The feet of one legged carnie killers, ditsy heartbreakers, madmen, and mass murderers all stand side by side in this series.
It's as if Spence has found an old deck of a picture card game, the one where different characters' top halves may be joined to another's bottom half; sailors with hula dancers, cowboys and pinup girls etc., only Spence has discarded the top cards. The artist invites us to imagine what our top card might be, gently forcing the viewer to work to complete his portraits.
These photographs are not a cutesy, easy get, either, far from it. Spence’s penchant for the dark and unsettling runs deep, and whilst humour does play a role in No Mean Feet, there is often a sucker punch hidden just behind the smirk.

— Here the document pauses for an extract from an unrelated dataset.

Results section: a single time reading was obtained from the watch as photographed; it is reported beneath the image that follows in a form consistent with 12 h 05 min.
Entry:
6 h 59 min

Adding to the imagery, Spence has penned a series of written pieces to accompany each work. Scraps of diary entries, letters, short stories, newspaper clippings and postcards all hold hands with the images, sometimes affectionately, other times like awkward relatives.
With this writing, Spence seems to be teasing out what else is lurking within each image, what other hidden stories might require a different voice with which to speak. He is not afraid to mix media, to add layers, subtract, guide, mix voices and narratives. It seems like the photograph for this artist is just stage one, a springboard into a deep, dark, creative pool of possibilities.